Boninho soube captar não o sinal dos tempos. As pessoas não estão envolvidas no Brasil com os temas identitários. As pessoas comuns modificaram alguns de seus hábitos a respeito de minorias, mas elas não estão falando “todes” ou “meninix” e muito menos achando que a roupa “tomara que caia” não pode receber esse nome porque seria “sexista”. O Brasil não emburreceu de vez! Mas há uma parte da juventude que está envolvida nisso, e que a passos largos emburrece. Há parte da classe média nisso, e tal parte é justamente a parte que fez aparecer um tipo Felipe Neto na mídia, tanto para ser gostado como para ser odiado: inculto mas cheio de opinião.

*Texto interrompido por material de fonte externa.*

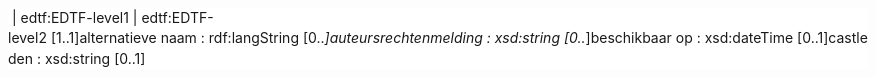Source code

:<text fill="#000000" font-family="sans-serif" font-size="14" font-style="italic" lengthAdjust="spacing" textLength="4" x="4050" y="402.292"> </text><text fill="#000000" font-family="sans-serif" font-size="14" font-style="italic" lengthAdjust="spacing" textLength="5" x="4054" y="402.292">|</text><text fill="#000000" font-family="sans-serif" font-size="14" font-style="italic" lengthAdjust="spacing" textLength="4" x="4059" y="402.292"> </text><text fill="#000000" font-family="sans-serif" font-size="14" font-style="italic" lengthAdjust="spacing" textLength="114" x="4063" y="402.292">edtf:EDTF-level1</text><text fill="#000000" font-family="sans-serif" font-size="14" font-style="italic" lengthAdjust="spacing" textLength="4" x="4177" y="402.292"> </text><text fill="#000000" font-family="sans-serif" font-size="14" font-style="italic" lengthAdjust="spacing" textLength="5" x="4181" y="402.292">|</text><text fill="#000000" font-family="sans-serif" font-size="14" font-style="italic" lengthAdjust="spacing" textLength="4" x="4186" y="402.292"> </text><text fill="#000000" font-family="sans-serif" font-size="14" font-style="italic" lengthAdjust="spacing" textLength="114" x="4190" y="402.292">edtf:EDTF-level2</text><text fill="#000000" font-family="sans-serif" font-size="14" lengthAdjust="spacing" textLength="4" x="4304" y="402.292"> </text><text fill="#000000" font-family="sans-serif" font-size="14" lengthAdjust="spacing" textLength="36" x="4308" y="402.292">[1..1]</text><text fill="#000000" font-family="sans-serif" font-size="14" lengthAdjust="spacing" textLength="80" x="3816" y="418.5889">alternatieve</text><text fill="#000000" font-family="sans-serif" font-size="14" lengthAdjust="spacing" textLength="4" x="3896" y="418.5889"> </text><text fill="#000000" font-family="sans-serif" font-size="14" lengthAdjust="spacing" textLength="38" x="3900" y="418.5889">naam</text><text fill="#000000" font-family="sans-serif" font-size="14" lengthAdjust="spacing" textLength="4" x="3938" y="418.5889"> </text><text fill="#000000" font-family="sans-serif" font-size="14" lengthAdjust="spacing" textLength="5" x="3942" y="418.5889">:</text><text fill="#000000" font-family="sans-serif" font-size="14" lengthAdjust="spacing" textLength="4" x="3947" y="418.5889"> </text><text fill="#000000" font-family="sans-serif" font-size="14" font-style="italic" lengthAdjust="spacing" textLength="92" x="3951" y="418.5889">rdf:langString</text><text fill="#000000" font-family="sans-serif" font-size="14" lengthAdjust="spacing" textLength="4" x="4043" y="418.5889"> </text><text fill="#000000" font-family="sans-serif" font-size="14" lengthAdjust="spacing" textLength="34" x="4047" y="418.5889">[0..*]</text><text fill="#000000" font-family="sans-serif" font-size="14" lengthAdjust="spacing" textLength="162" x="3816" y="434.8857">auteursrechtenmelding</text><text fill="#000000" font-family="sans-serif" font-size="14" lengthAdjust="spacing" textLength="4" x="3978" y="434.8857"> </text><text fill="#000000" font-family="sans-serif" font-size="14" lengthAdjust="spacing" textLength="5" x="3982" y="434.8857">:</text><text fill="#000000" font-family="sans-serif" font-size="14" lengthAdjust="spacing" textLength="4" x="3987" y="434.8857"> </text><text fill="#000000" font-family="sans-serif" font-size="14" font-style="italic" lengthAdjust="spacing" textLength="68" x="3991" y="434.8857">xsd:string</text><text fill="#000000" font-family="sans-serif" font-size="14" lengthAdjust="spacing" textLength="4" x="4059" y="434.8857"> </text><text fill="#000000" font-family="sans-serif" font-size="14" lengthAdjust="spacing" textLength="34" x="4063" y="434.8857">[0..*]</text><text fill="#000000" font-family="sans-serif" font-size="14" lengthAdjust="spacing" textLength="84" x="3816" y="451.1826">beschikbaar</text><text fill="#000000" font-family="sans-serif" font-size="14" lengthAdjust="spacing" textLength="4" x="3900" y="451.1826"> </text><text fill="#000000" font-family="sans-serif" font-size="14" lengthAdjust="spacing" textLength="18" x="3904" y="451.1826">op</text><text fill="#000000" font-family="sans-serif" font-size="14" lengthAdjust="spacing" textLength="4" x="3922" y="451.1826"> </text><text fill="#000000" font-family="sans-serif" font-size="14" lengthAdjust="spacing" textLength="5" x="3926" y="451.1826">:</text><text fill="#000000" font-family="sans-serif" font-size="14" lengthAdjust="spacing" textLength="4" x="3931" y="451.1826"> </text><text fill="#000000" font-family="sans-serif" font-size="14" font-style="italic" lengthAdjust="spacing" textLength="94" x="3935" y="451.1826">xsd:dateTime</text><text fill="#000000" font-family="sans-serif" font-size="14" lengthAdjust="spacing" textLength="4" x="4029" y="451.1826"> </text><text fill="#000000" font-family="sans-serif" font-size="14" lengthAdjust="spacing" textLength="36" x="4033" y="451.1826">[0..1]</text><text fill="#000000" font-family="sans-serif" font-size="14" lengthAdjust="spacing" textLength="68" x="3816" y="467.4795">castleden</text><text fill="#000000" font-family="sans-serif" font-size="14" lengthAdjust="spacing" textLength="4" x="3884" y="467.4795"> </text><text fill="#000000" font-family="sans-serif" font-size="14" lengthAdjust="spacing" textLength="5" x="3888" y="467.4795">:</text><text fill="#000000" font-family="sans-serif" font-size="14" lengthAdjust="spacing" textLength="4" x="3893" y="467.4795"> </text><text fill="#000000" font-family="sans-serif" font-size="14" font-style="italic" lengthAdjust="spacing" textLength="68" x="3897" y="467.4795">xsd:string</text><text fill="#000000" font-family="sans-serif" font-size="14" lengthAdjust="spacing" textLength="4" x="3965" y="467.4795"> </text><text fill="#000000" font-family="sans-serif" font-size="14" lengthAdjust="spacing" textLength="36" x="3969" y="467.4795">[0..1]</text>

A juventude de classe média é isso: inculta mais cheia de opinião.
Pondé é um tipo de Felipe Neto de barba branca, fingindo ser mais velho do que é realmente, para tentar se diferenciar do garoto. Ele pega a outra faixa etária que se interessa, pela direita, sobre papos a respeito de racismo e sexismo. Ele complementa Felipe Neto, até fazendo contraponto, e deixa ainda sobrar algo para Gabriela Prioli e Karnal. Boninho não esqueceu dessa faixa etária na classe média. Gente que ainda debate o “politicamente correto”.
Há também os Túlio Gadelha da vida, gente que dá importância igual para o governo Bolsonaro e o BBB, e para isso, ou seja, para fazer live e ver TV, ganha trinta mil reais livre. São deputados. Gente assim tem seguidor, ou seja, eleitor enganado. Ora, eleitor enganado pela esquerda, jovem, seria até bom trazê-lo para o BBB, não? Boninho viu a Fátima Bernardes feliz e também trouxe um bando de gente disposta a não se tocar com mil mortos por dia, mas ficar excitadíssimo com o assunto de saber se alguém entra azul no BBB e sai preto ou coisa parecida.
Ao fim e ao cabo, Boninho conseguiu viabilizar o BBB mais uma vez. Havia muita gente apostando que ele não conseguiria. Claro que o programa ficou intragável para quem espera entretenimento e não irritação. Mas, quem disse que a TV de entretenimento em um mundo em que o homem não produz mais valor, mas apenas dinheiro, deveria ser algo saudável? Se o homem deixou de gerar riqueza, e só tem gerado dinheiro e pobreza, por que a TV espelharia riqueza? Por que a TV traria elementos de elevação e de verdade se a vida tem sido levada adiante pelo que Marx chamou de “capital fictício”, o capital portador de juros, e que nada de novo cria, pois não cria valor?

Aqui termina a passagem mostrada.